「だ、大丈夫か……!?」
「清水が、清水が……っ」
児玉の視線の先には崩れた本棚の下敷きになっている清水がいた。すでに意識はなく、体を引っ張ろうとしても本棚が重しになっていて動かせない。
「む、村瀬くん、どうしよう……ゲホッゲホッ」
おそらく児玉はずっと清水を助けようとしていたんだと思う。
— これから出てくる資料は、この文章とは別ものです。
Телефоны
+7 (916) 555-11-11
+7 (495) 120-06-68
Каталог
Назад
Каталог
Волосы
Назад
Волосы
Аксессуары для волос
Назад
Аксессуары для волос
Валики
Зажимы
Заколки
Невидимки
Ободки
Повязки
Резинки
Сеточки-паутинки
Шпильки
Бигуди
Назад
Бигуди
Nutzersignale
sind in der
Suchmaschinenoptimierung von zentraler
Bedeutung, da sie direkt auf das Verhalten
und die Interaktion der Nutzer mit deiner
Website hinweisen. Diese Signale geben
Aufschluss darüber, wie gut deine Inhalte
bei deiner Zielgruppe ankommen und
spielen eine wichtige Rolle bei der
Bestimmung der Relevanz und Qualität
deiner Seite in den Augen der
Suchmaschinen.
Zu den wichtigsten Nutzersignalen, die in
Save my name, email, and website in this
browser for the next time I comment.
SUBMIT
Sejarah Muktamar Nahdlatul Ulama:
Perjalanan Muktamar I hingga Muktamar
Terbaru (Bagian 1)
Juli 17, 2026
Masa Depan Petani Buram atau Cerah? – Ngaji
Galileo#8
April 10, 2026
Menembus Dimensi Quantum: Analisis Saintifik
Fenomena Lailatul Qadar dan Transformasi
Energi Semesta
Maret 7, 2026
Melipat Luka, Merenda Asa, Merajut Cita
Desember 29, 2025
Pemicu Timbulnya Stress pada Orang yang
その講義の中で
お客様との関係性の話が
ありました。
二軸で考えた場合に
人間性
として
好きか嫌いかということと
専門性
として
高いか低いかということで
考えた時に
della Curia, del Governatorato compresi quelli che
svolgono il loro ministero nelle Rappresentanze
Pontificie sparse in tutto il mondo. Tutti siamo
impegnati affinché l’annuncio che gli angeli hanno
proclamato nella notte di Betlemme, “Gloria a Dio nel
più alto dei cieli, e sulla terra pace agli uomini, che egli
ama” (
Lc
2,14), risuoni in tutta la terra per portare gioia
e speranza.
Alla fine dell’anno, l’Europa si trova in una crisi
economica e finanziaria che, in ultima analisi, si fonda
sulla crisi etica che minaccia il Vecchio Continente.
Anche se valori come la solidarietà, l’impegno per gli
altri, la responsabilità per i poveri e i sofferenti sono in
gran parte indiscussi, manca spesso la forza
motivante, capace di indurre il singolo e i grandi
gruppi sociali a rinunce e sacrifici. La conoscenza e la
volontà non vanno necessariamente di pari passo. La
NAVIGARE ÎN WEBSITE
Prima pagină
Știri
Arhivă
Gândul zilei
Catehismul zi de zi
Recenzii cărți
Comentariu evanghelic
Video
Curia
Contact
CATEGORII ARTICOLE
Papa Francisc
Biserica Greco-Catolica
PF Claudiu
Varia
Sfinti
児玉の声が掠れている。きっと肺も限界だ。
清水が下敷きになっている本棚の上には別の本棚が重なっている。どう考えてもふたりで持ち上げるのは不可能だった。
なにを優先して、なにを犠牲にするべきか。
また答えのない自問自答が頭をよぎる。
すでに炎が俺たちのほうへと回ってきている。このままだと帰り道もいずれ塞がれてしまうだろう。
「……っ、清水、ごめん……っ」
俺は児玉だけを支えながら、出入口のほうに向かった。
「……ハア……ハア……ッ」
死に物狂いで外に出て、地面に倒れ込んだ瞬間に、古本屋はバキバキと音を立てて崩れた。
また、友達を救えなかった。
まだ清水が生きていたかもしれないのに、俺は、俺は……。
「へえ、悪運が強いんだな、お前」
俺と児玉を見下ろしていたのは瀧川だった。